-- Records from a collection --
'''
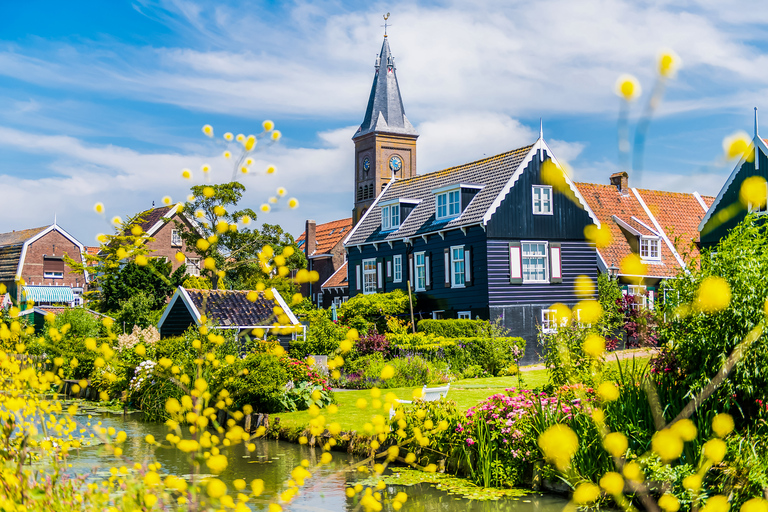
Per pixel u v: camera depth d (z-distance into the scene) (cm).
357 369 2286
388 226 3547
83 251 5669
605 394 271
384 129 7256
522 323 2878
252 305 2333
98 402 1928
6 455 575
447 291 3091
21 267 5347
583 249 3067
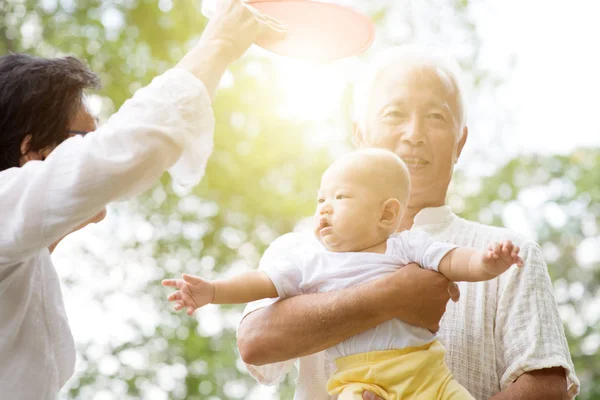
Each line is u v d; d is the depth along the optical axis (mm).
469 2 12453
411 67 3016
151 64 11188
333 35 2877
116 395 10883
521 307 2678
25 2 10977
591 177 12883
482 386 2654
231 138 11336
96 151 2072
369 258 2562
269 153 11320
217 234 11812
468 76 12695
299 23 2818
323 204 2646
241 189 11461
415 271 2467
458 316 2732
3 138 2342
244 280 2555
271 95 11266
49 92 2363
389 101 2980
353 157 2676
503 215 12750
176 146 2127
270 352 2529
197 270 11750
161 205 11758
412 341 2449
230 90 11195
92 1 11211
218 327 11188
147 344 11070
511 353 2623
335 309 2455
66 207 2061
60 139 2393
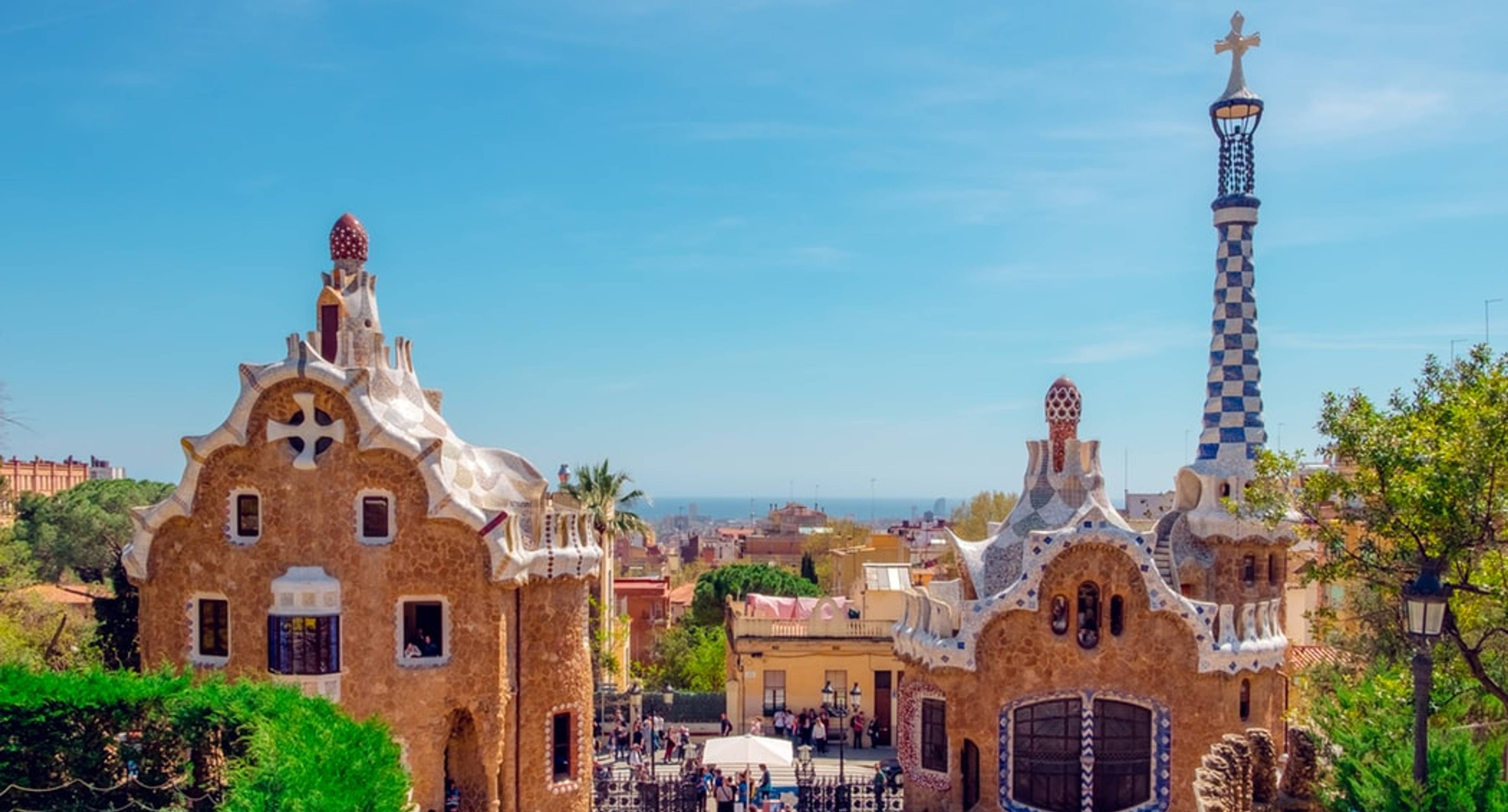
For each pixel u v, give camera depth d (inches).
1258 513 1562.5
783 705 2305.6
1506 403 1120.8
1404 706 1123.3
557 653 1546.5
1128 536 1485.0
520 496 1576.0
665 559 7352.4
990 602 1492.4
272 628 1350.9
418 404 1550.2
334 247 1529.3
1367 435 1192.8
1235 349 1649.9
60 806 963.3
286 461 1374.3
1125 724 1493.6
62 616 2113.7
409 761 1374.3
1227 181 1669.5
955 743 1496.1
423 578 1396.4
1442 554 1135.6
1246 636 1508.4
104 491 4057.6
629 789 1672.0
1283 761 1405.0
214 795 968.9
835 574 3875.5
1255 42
'''
-- BRIEF --
Copy out the records above in full, exactly as written, but not the pictures.

-- TASK SOLUTION --
Per pixel u v: camera depth d (z-distance into the scene) (cm).
357 369 2286
388 226 3547
83 251 5669
605 394 271
384 129 7256
522 323 2878
252 305 2333
98 402 1928
6 455 575
447 291 3091
21 267 5347
583 249 3067
Each line is u v d; d is the depth along the optical axis (mm).
469 2 12453
411 67 3016
151 64 11188
333 35 2877
116 395 10883
521 307 2678
25 2 10977
591 177 12883
482 386 2654
231 138 11336
96 151 2072
369 258 2562
269 153 11320
217 234 11812
468 76 12695
299 23 2818
323 204 2646
241 189 11461
415 271 2467
458 316 2732
3 138 2342
244 280 2555
271 95 11266
49 92 2363
389 101 2980
353 157 2676
503 215 12750
176 146 2127
270 352 2529
197 270 11750
161 205 11758
412 341 2449
230 90 11195
92 1 11211
218 327 11188
147 344 11070
511 353 2623
335 309 2455
66 207 2061
60 139 2393
For each pixel u v, give camera depth d (inches).
1258 513 1562.5
783 705 2305.6
1506 403 1120.8
1404 706 1123.3
557 653 1546.5
1128 536 1485.0
520 496 1576.0
665 559 7352.4
990 602 1492.4
272 628 1350.9
418 404 1550.2
334 247 1529.3
1367 435 1192.8
1235 349 1649.9
60 806 963.3
286 461 1374.3
1125 724 1493.6
62 616 2113.7
409 761 1374.3
1227 181 1669.5
955 743 1496.1
423 578 1396.4
1442 554 1135.6
1246 636 1508.4
104 491 4057.6
629 789 1672.0
1283 761 1405.0
214 795 968.9
835 574 3875.5
1255 42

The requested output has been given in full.